- **The problem**: Pick out every line of the listing below that contains the string "right", matching case exactly, and copy each such line in full.

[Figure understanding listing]

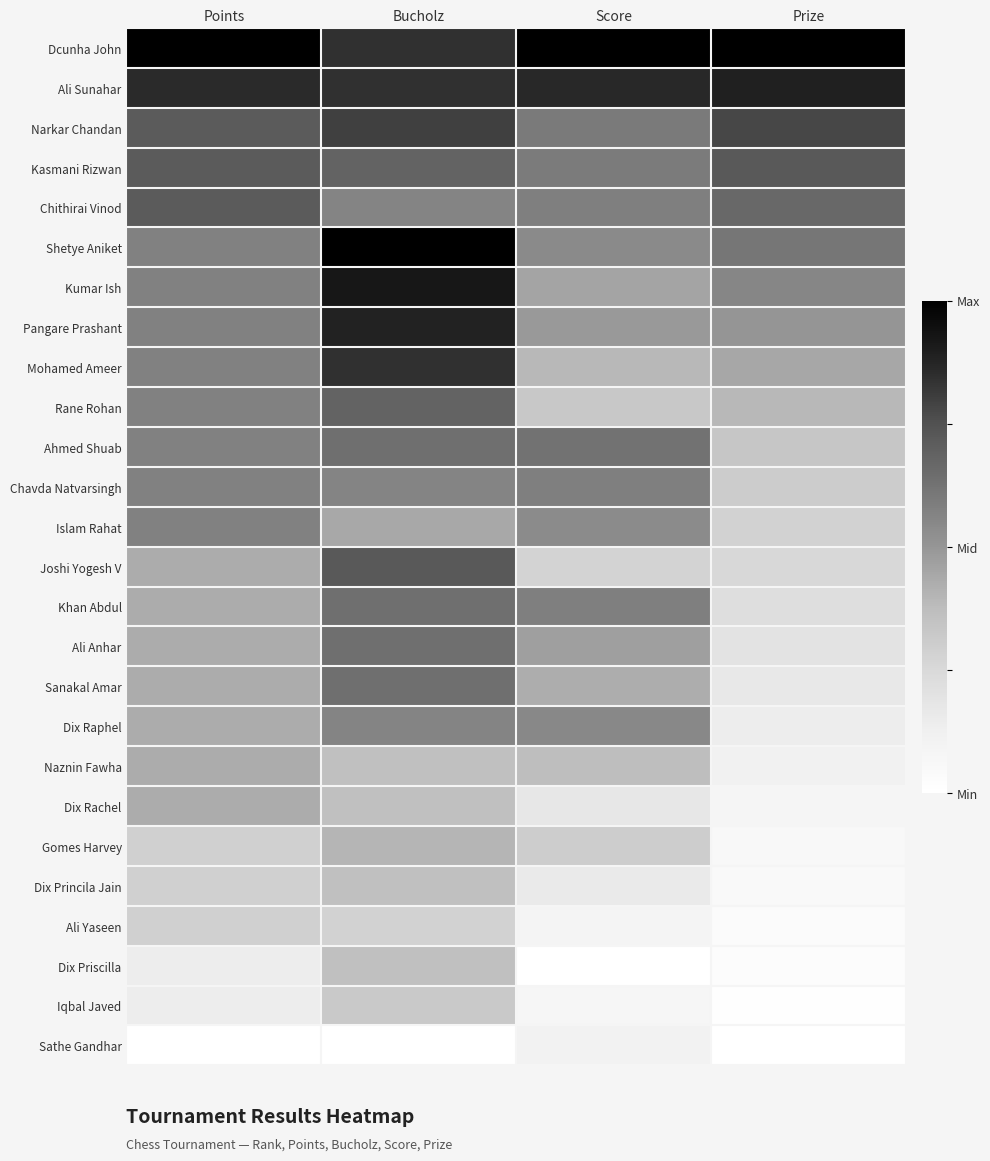

Reading left to right, extract all data points from this chart.

Dcunha John: Points=1.0	Bucholz=0.8	Score=1.0	Prize=1.0
Ali Sunahar: Points=0.9	Bucholz=0.8	Score=0.9	Prize=0.9
Narkar Chandan: Points=0.7	Bucholz=0.8	Score=0.6	Prize=0.8
Kasmani Rizwan: Points=0.7	Bucholz=0.7	Score=0.6	Prize=0.7
Chithirai Vinod: Points=0.7	Bucholz=0.6	Score=0.6	Prize=0.7
Shetye Aniket: Points=0.6	Bucholz=1.0	Score=0.5	Prize=0.6
Kumar Ish: Points=0.6	Bucholz=0.9	Score=0.5	Prize=0.6
Pangare Prashant: Points=0.6	Bucholz=0.9	Score=0.5	Prize=0.5
Mohamed Ameer: Points=0.6	Bucholz=0.8	Score=0.4	Prize=0.4
Rane Rohan: Points=0.6	Bucholz=0.7	Score=0.3	Prize=0.4
Ahmed Shuab: Points=0.6	Bucholz=0.6	Score=0.6	Prize=0.3
Chavda Natvarsingh: Points=0.6	Bucholz=0.6	Score=0.6	Prize=0.3
Islam Rahat: Points=0.6	Bucholz=0.4	Score=0.5	Prize=0.3
Joshi Yogesh V: Points=0.4	Bucholz=0.7	Score=0.3	Prize=0.2
Khan Abdul: Points=0.4	Bucholz=0.6	Score=0.6	Prize=0.2
Ali Anhar: Points=0.4	Bucholz=0.6	Score=0.5	Prize=0.2
Sanakal Amar: Points=0.4	Bucholz=0.6	Score=0.4	Prize=0.2
Dix Raphel: Points=0.4	Bucholz=0.6	Score=0.6	Prize=0.1
Naznin Fawha: Points=0.4	Bucholz=0.4	Score=0.4	Prize=0.1
Dix Rachel: Points=0.4	Bucholz=0.4	Score=0.2	Prize=0.1
Gomes Harvey: Points=0.3	Bucholz=0.4	Score=0.3	Prize=0.1
Dix Princila Jain: Points=0.3	Bucholz=0.4	Score=0.2	Prize=0.0
Ali Yaseen: Points=0.3	Bucholz=0.3	Score=0.1	Prize=0.0
Dix Priscilla: Points=0.1	Bucholz=0.4	Score=0.0	Prize=0.0
Iqbal Javed: Points=0.1	Bucholz=0.3	Score=0.1	Prize=0.0
Sathe Gandhar: Points=0.0	Bucholz=0.0	Score=0.1	Prize=0.0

- **Answer space**:
Reading left to right, extract all data points from this chart.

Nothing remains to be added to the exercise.